Leaving out every picture, copy the lines of the data exactly, from the first through the line containing "27: (180, 32, 2.30)".

*** Opening of Provided material ***

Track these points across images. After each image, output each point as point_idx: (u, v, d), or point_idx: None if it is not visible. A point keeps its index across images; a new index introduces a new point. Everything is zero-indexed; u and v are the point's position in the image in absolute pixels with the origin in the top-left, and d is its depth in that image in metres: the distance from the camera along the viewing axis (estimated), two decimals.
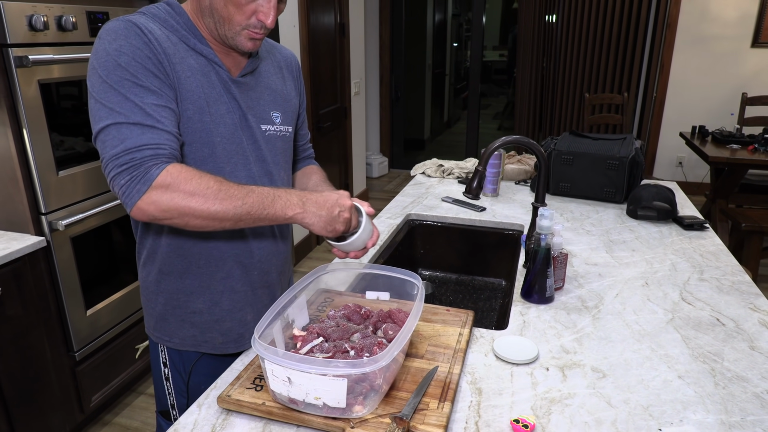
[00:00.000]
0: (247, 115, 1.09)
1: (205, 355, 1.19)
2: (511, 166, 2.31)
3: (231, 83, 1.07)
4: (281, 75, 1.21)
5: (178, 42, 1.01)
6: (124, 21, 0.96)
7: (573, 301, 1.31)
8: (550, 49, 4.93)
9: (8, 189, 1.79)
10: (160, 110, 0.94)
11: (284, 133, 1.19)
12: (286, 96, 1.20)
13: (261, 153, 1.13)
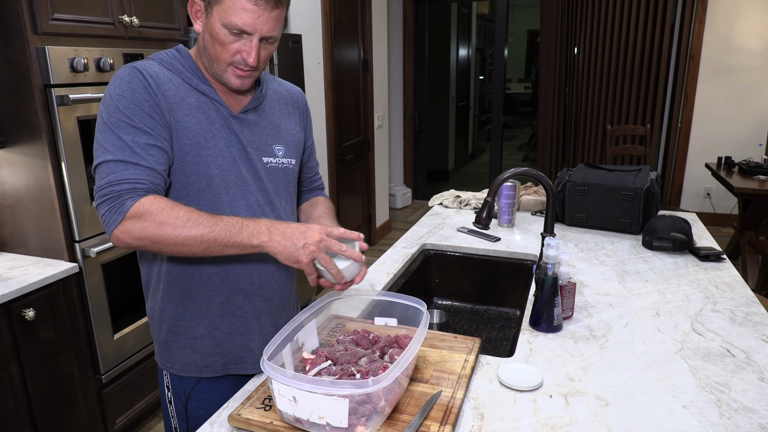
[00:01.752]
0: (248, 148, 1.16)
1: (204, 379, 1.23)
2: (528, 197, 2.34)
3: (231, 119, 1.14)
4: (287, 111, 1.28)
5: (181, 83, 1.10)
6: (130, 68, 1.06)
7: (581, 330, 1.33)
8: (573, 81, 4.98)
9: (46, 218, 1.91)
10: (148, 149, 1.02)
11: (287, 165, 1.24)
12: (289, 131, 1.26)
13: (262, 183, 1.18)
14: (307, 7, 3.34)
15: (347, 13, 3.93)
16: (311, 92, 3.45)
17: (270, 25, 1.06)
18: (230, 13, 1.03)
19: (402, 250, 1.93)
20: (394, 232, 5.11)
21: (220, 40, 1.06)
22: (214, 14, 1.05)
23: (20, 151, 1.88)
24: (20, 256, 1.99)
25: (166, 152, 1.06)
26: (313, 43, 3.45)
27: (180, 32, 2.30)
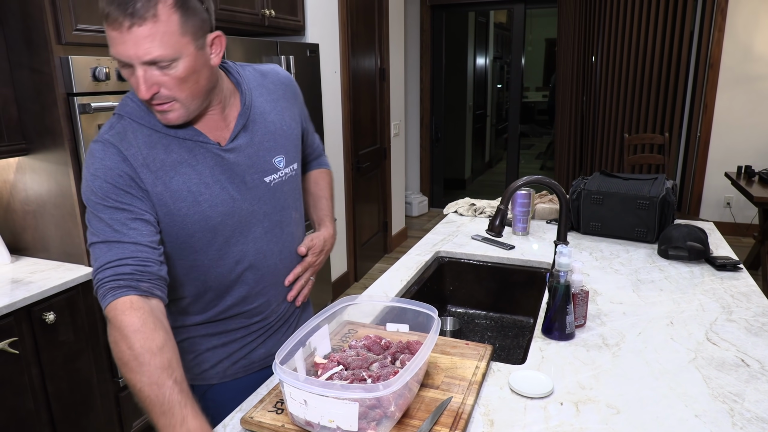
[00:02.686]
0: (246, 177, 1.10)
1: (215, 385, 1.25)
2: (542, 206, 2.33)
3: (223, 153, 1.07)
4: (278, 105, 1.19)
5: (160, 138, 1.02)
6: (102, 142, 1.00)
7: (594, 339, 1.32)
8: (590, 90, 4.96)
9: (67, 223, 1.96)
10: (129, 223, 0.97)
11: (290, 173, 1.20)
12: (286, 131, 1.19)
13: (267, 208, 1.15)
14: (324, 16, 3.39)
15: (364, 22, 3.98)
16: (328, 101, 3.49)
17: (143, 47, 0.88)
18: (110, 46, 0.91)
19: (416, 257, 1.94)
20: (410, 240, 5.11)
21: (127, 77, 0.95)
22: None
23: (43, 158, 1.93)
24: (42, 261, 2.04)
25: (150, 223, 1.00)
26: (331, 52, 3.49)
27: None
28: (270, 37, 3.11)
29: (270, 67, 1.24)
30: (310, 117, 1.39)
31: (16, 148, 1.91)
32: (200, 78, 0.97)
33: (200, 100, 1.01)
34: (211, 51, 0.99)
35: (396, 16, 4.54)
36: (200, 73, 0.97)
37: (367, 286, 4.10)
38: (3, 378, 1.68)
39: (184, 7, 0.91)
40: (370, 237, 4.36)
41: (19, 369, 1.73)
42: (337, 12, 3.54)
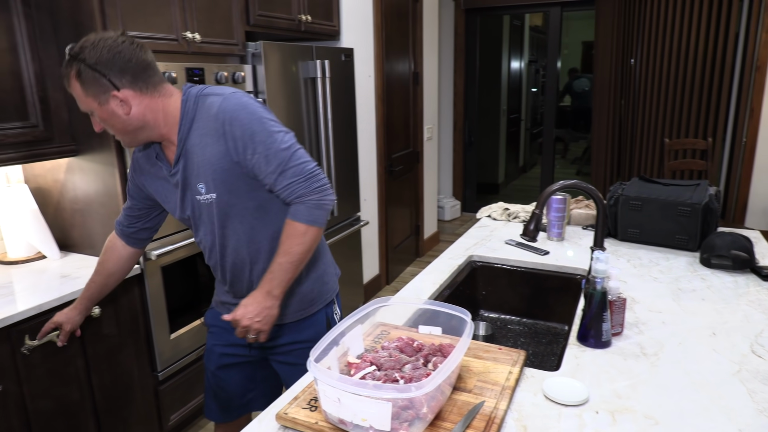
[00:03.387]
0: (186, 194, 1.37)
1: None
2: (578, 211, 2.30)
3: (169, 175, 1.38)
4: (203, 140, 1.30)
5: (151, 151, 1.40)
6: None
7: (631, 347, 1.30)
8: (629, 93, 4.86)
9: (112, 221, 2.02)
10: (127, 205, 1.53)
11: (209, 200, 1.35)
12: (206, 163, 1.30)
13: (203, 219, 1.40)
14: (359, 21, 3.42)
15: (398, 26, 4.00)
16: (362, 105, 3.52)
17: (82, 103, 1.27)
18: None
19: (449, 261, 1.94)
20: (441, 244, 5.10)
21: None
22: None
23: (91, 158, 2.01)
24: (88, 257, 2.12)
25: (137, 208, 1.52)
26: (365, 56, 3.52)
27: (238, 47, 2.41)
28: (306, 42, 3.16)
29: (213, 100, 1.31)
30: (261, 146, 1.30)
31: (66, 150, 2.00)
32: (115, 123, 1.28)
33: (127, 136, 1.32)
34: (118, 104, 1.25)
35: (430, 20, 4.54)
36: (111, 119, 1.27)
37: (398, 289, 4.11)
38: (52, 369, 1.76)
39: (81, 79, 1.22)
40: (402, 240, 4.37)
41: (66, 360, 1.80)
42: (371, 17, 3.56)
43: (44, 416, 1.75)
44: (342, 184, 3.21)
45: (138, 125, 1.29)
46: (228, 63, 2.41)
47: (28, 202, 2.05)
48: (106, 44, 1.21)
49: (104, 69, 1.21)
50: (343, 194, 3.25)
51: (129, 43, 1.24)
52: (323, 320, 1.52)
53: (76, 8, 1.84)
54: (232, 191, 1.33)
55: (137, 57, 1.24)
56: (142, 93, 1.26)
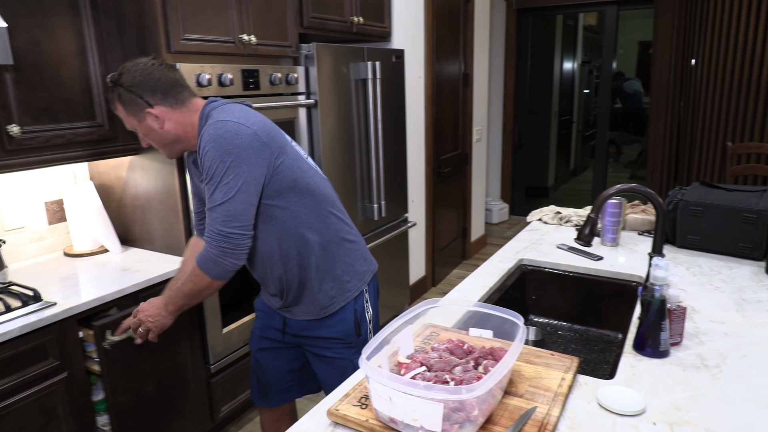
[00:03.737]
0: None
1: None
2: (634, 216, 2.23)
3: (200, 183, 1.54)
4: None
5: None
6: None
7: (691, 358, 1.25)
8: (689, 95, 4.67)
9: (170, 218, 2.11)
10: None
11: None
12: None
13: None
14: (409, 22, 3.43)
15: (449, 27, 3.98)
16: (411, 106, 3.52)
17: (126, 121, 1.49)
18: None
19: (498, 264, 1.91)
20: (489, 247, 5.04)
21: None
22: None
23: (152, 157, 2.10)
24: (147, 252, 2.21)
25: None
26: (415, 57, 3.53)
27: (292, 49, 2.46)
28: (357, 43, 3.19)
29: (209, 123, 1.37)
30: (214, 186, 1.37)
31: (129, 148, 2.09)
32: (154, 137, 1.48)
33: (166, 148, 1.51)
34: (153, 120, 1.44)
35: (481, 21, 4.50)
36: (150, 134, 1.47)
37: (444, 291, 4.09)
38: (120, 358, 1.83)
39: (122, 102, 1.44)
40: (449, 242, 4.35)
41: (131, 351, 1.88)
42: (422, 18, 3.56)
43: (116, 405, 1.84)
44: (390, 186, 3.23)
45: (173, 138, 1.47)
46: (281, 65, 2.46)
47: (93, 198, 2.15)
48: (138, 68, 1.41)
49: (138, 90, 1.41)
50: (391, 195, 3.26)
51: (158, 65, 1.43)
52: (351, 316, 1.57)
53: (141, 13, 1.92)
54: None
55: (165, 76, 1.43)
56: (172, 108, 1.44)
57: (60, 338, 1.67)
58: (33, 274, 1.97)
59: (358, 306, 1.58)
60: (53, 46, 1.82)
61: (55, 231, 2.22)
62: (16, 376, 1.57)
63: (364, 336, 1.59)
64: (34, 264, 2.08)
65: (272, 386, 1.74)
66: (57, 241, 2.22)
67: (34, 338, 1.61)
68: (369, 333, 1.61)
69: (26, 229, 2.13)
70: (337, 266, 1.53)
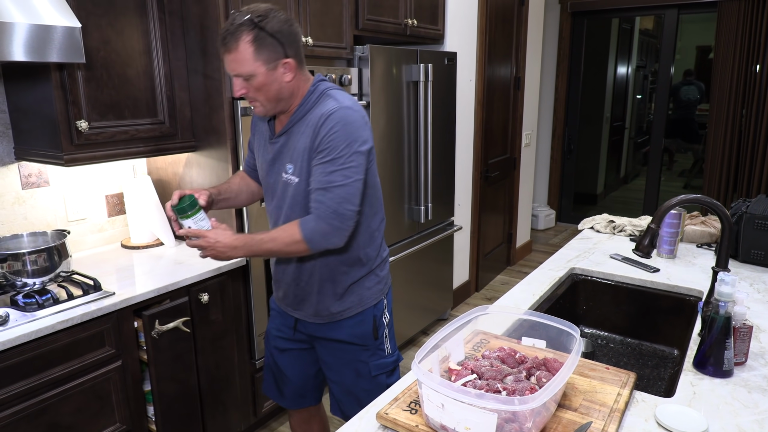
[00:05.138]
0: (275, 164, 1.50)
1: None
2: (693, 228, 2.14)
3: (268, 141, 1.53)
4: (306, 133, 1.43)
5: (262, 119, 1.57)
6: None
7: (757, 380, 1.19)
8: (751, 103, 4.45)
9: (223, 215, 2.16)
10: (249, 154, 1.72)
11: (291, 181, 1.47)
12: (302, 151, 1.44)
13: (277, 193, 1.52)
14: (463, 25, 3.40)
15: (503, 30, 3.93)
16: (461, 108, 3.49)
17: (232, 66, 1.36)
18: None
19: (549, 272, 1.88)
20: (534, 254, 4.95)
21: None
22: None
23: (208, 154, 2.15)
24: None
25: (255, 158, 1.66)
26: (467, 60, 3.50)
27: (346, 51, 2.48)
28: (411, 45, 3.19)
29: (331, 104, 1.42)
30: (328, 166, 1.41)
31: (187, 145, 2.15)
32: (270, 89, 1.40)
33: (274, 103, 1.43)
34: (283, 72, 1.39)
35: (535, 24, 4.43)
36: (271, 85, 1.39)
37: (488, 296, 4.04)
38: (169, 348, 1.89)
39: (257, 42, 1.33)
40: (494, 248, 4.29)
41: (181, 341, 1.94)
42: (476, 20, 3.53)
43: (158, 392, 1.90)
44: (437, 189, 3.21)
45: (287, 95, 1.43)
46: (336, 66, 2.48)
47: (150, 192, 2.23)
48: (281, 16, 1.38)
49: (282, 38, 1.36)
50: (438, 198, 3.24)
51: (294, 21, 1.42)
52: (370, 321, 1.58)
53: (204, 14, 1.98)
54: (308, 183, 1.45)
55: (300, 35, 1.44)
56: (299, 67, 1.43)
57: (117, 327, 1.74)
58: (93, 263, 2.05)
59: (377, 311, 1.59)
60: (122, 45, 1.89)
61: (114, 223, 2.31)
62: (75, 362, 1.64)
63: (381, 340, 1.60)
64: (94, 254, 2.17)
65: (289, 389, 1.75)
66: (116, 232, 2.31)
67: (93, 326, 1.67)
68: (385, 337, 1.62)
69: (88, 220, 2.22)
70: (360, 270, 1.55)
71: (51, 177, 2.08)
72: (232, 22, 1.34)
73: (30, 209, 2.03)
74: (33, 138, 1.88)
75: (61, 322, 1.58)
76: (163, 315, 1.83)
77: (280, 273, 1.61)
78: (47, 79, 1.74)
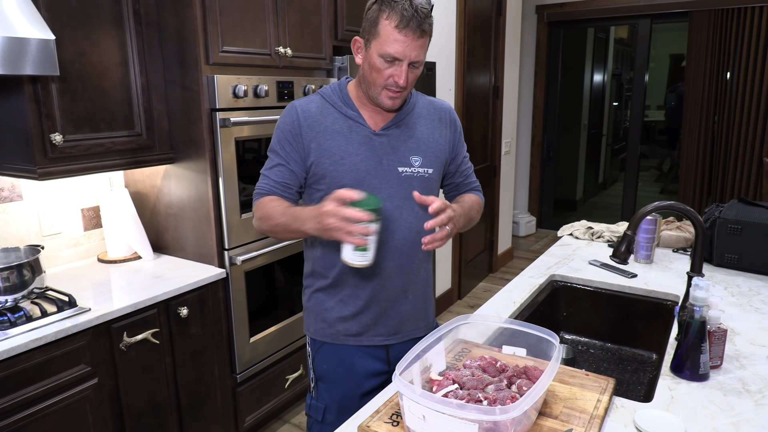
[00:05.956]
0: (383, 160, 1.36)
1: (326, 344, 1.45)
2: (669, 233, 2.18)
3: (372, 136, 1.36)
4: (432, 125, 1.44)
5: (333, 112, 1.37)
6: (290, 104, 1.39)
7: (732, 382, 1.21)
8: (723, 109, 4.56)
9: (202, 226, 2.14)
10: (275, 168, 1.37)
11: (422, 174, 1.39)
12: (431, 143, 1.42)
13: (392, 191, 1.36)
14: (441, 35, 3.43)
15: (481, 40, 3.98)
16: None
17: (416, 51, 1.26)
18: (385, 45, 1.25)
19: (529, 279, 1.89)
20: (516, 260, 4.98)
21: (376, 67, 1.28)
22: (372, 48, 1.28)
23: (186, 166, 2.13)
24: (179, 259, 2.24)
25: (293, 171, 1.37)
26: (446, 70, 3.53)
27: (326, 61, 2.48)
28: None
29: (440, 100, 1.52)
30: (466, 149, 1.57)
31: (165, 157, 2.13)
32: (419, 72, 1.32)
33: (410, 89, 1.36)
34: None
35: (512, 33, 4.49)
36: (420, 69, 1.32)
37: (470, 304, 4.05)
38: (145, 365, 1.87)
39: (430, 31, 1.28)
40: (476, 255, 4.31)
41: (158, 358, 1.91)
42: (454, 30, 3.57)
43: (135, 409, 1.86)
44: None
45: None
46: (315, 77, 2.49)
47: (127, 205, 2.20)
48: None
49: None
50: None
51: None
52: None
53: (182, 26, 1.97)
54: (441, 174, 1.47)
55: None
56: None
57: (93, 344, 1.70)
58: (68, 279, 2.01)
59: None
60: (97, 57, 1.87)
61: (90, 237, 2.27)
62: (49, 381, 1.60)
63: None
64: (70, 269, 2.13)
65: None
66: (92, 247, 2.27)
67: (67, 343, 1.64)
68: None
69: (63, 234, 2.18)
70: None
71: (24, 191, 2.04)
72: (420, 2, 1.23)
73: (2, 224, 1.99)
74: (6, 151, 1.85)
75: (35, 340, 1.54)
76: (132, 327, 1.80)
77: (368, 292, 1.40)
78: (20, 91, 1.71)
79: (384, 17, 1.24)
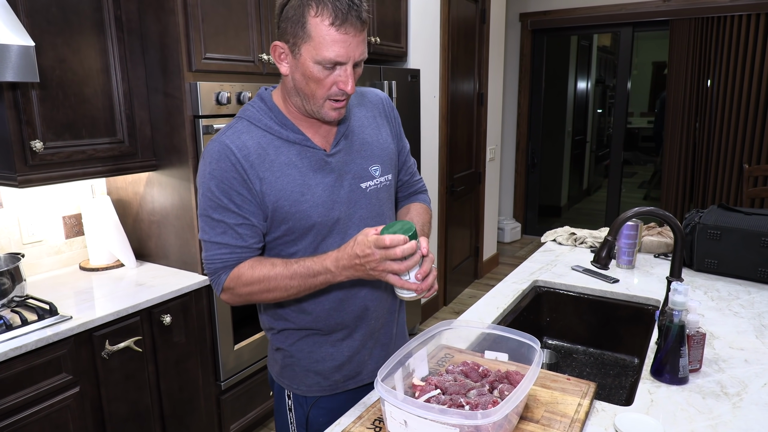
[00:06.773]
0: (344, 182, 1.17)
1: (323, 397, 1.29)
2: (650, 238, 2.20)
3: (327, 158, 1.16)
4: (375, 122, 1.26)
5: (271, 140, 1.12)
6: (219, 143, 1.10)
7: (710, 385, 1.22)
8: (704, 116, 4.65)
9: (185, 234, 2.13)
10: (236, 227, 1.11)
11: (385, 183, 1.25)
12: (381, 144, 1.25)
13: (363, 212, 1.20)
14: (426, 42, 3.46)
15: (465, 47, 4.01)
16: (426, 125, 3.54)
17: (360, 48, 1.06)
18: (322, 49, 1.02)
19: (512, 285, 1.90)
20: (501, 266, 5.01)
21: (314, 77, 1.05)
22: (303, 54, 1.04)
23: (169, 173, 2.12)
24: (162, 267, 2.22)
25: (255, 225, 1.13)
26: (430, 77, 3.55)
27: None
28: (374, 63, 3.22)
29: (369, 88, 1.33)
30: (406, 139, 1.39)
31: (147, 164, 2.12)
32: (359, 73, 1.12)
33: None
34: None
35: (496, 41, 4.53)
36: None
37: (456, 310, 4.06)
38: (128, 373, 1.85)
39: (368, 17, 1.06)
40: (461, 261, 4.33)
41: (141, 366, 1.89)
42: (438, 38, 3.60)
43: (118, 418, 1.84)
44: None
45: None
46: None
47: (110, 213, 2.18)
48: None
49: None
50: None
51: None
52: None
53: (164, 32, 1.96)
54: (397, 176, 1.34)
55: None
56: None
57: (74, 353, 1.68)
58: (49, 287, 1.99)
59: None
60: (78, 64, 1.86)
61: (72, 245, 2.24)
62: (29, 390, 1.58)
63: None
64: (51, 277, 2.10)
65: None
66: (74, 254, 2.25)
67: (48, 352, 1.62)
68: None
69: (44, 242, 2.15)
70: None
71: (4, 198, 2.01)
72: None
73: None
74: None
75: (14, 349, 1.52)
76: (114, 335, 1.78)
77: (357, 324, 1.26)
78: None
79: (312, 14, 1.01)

*** Close of Provided material ***

--- Exercise output ---
Track these points across images. After each image, output each point as point_idx: (u, v, d), or point_idx: None if it is not visible. A point keeps its index across images; a new index introduces a new point. Everything is zero-indexed; u and v are the point's position in the image in absolute pixels with the origin in the top-left, and d is its depth in that image in metres: the distance from the camera along the viewing axis (estimated), two decimals.
[00:00.000]
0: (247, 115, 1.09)
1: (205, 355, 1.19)
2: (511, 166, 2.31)
3: (231, 83, 1.07)
4: (281, 75, 1.21)
5: (178, 42, 1.01)
6: (124, 21, 0.96)
7: (573, 301, 1.31)
8: (550, 49, 4.93)
9: (8, 189, 1.79)
10: (160, 110, 0.94)
11: (284, 133, 1.19)
12: (286, 96, 1.20)
13: (261, 153, 1.13)
[00:01.752]
0: (248, 148, 1.16)
1: (204, 379, 1.23)
2: (528, 197, 2.34)
3: (231, 119, 1.14)
4: (287, 111, 1.28)
5: (181, 83, 1.10)
6: (130, 68, 1.06)
7: (581, 330, 1.33)
8: (573, 81, 4.98)
9: (46, 218, 1.91)
10: (148, 149, 1.02)
11: (287, 165, 1.24)
12: (289, 131, 1.26)
13: (262, 183, 1.18)
14: (307, 7, 3.34)
15: (347, 13, 3.93)
16: (311, 92, 3.45)
17: (270, 25, 1.06)
18: (230, 13, 1.03)
19: (402, 250, 1.93)
20: (394, 232, 5.11)
21: (220, 40, 1.06)
22: (214, 14, 1.05)
23: (20, 151, 1.88)
24: (20, 256, 1.99)
25: (166, 152, 1.06)
26: (313, 43, 3.45)
27: (180, 32, 2.30)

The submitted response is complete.